2. Diminution de la douceur de la transmission : le sous-dépouillement modifie le profil de la dent de l’engrenage, raccourcissant la ligne de contact, réduisant ainsi le rapport de contact de l’engrenage, ce qui entraîne une instabilité de la transmission et même des vibrations et du bruit.

Par conséquent, il convient généralement d'éviter autant que possible les contre-dépouilles dans la conception des engrenages.

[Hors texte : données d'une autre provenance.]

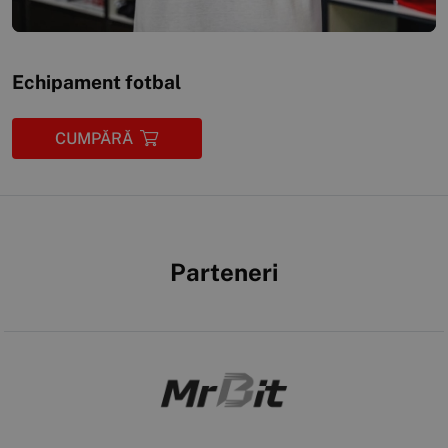
Echipament fotbal
CUMPĂRĂ
Parteneri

D. Pourquoi existe-t-il en réalité des engrenages comportant moins de 17 dents ?

Bien que théoriquement 17 dents représentent le nombre minimal de dents pour éviter le sous-dépouillement, en pratique, il est possible de fabriquer des engrenages comportant moins de 17 dents. Les principales raisons sont les suivantes :

1. Conception d'engrenage modifiée : La solution la plus courante est la conception d'engrenage modifiée.

La modification, ou le décalage, consiste à ajuster la position entre l'outil de coupe et l'ébauche d'engrenage pendant l'usinage afin de modifier de manière appropriée le profil de la dent d'engrenage et ainsi éviter le sous-dépouillage.

Par exemple : Modification positive : l’outil de coupe s’éloigne du centre de la roue dentée. Modification négative : l’outil de coupe se rapproche du centre de la roue dentée.

Pour les engrenages comportant un petit nombre de dents, une modification positive est généralement utilisée pour augmenter l'épaisseur à la base de la dent, évitant ainsi le sous-dépouillement.

Grâce à une conception de modification appropriée, même les engrenages comportant un nombre de dents extrêmement faible, comme 5 ou 8 dents, peuvent fonctionner normalement.

2. Utilisation d'engrenages hélicoïdaux

La denture des engrenages hélicoïdaux est hélicoïdale, et leur mode d'engrènement diffère de celui des engrenages droits.

Les engrenages hélicoïdaux présentent deux avantages :

a. Chevauchement de maillage plus élevé

b. Augmentation du nombre effectif de dents

Par conséquent, le nombre minimal de dents requis pour le sous-dépouillement dans les engrenages hélicoïdaux est généralement inférieur à celui des engrenages droits.

3. Utilisation de différents profils dentaires

Outre les engrenages à développante, il existe d'autres profils de dents, tels que :

a. Engrenages cycloïdaux

b. Engrenages à arc de cercle

c. Engrenages hypercycloïdaux

Ces profils de dents ont des caractéristiques géométriques différentes, il n'y a donc pas de limitation à 17 dents.

4. Modification de la méthode d'usinage

Si l'on utilise le formage au lieu de la génération, les problèmes de contre-dépouille ne se produiront pas. Par exemple : a) Usinage par fraisage de formage

b) Usinage CNC

En modifiant la forme de l'outil, il est possible d'usiner directement un profil de dent complet.

En résumé, l'affirmation « les engrenages doivent avoir au moins 17 dents » n'est pas une règle absolue, mais plutôt le nombre minimal de dents requis pour éviter le sous-dépouillement dans des conditions d'usinage standard des engrenages cylindriques à denture droite, avec des paramètres standard et des méthodes de génération standard.

Si le nombre de dents est inférieur à 17, un sous-dépouillement est susceptible de se produire dans des conditions d'usinage normales, ce qui affaiblit l'engrenage et réduit la stabilité de la transmission. Cependant, grâce à des techniques d'ingénierie telles que la conception par déplacement, les structures d'engrenages hélicoïdaux ou la modification des méthodes d'usinage, les problèmes de sous-dépouillement peuvent être efficacement évités, permettant ainsi aux engrenages comportant moins de dents de fonctionner normalement.

Par conséquent, 17 dents ne constituent pas une limite absolue quant à la rotation d'un engrenage, mais une valeur de référence théorique obtenue dans des conditions spécifiques.